* [Work order] No pictures belong in the copy. Set down exactly the lines from the one that contains "9: (777, 454)" through the end of the data.

* [Data records]

=== Begin Enclosure ===

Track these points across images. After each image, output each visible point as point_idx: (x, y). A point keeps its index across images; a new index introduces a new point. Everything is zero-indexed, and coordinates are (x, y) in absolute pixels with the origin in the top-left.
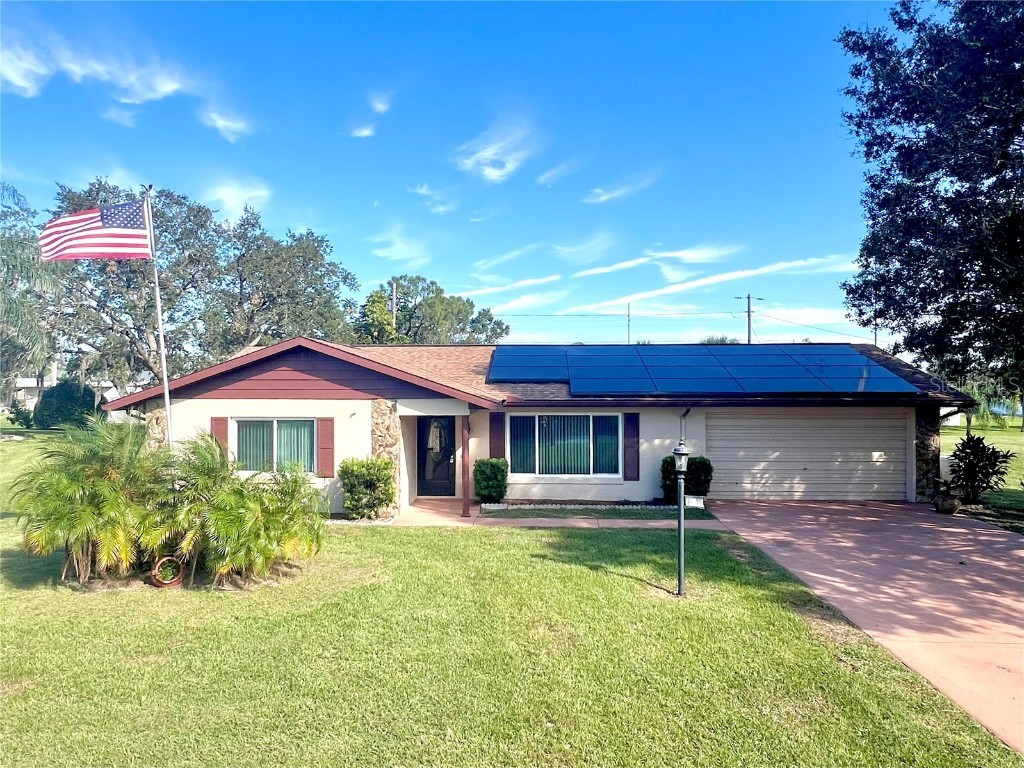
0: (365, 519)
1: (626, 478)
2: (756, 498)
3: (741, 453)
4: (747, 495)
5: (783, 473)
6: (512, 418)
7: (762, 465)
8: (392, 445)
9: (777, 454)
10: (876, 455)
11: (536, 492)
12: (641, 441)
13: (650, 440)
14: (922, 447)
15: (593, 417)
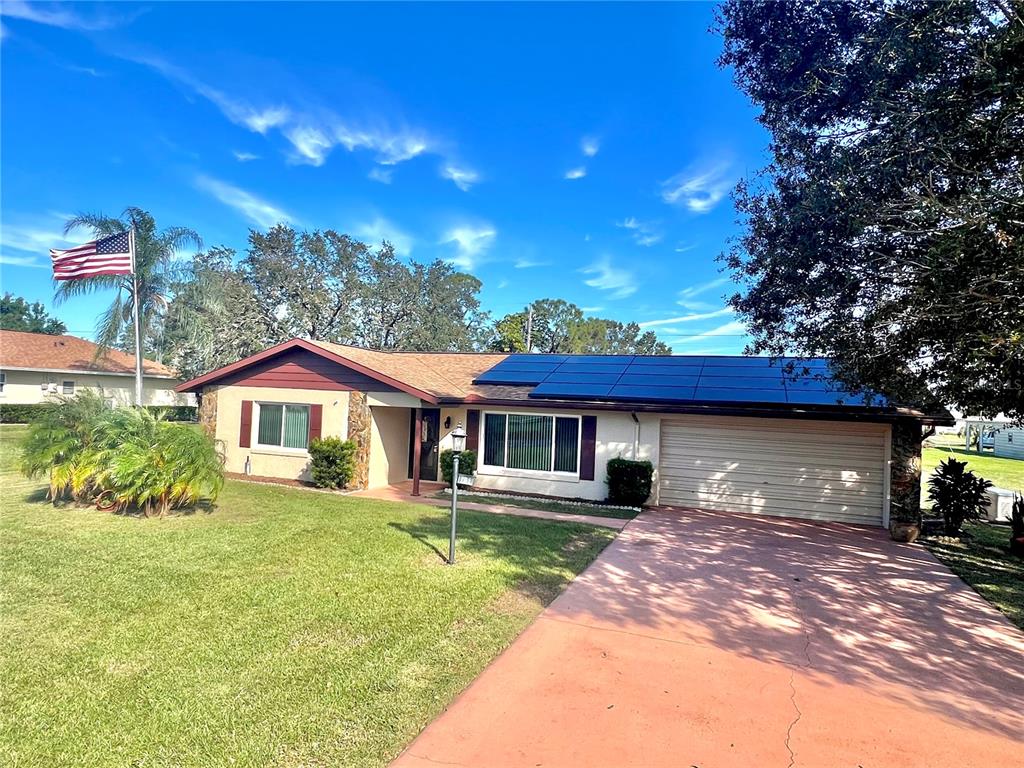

=== End Enclosure ===

* [Completed exercise]
9: (777, 454)
10: (876, 455)
11: (536, 492)
12: (641, 441)
13: (650, 440)
14: (922, 447)
15: (593, 417)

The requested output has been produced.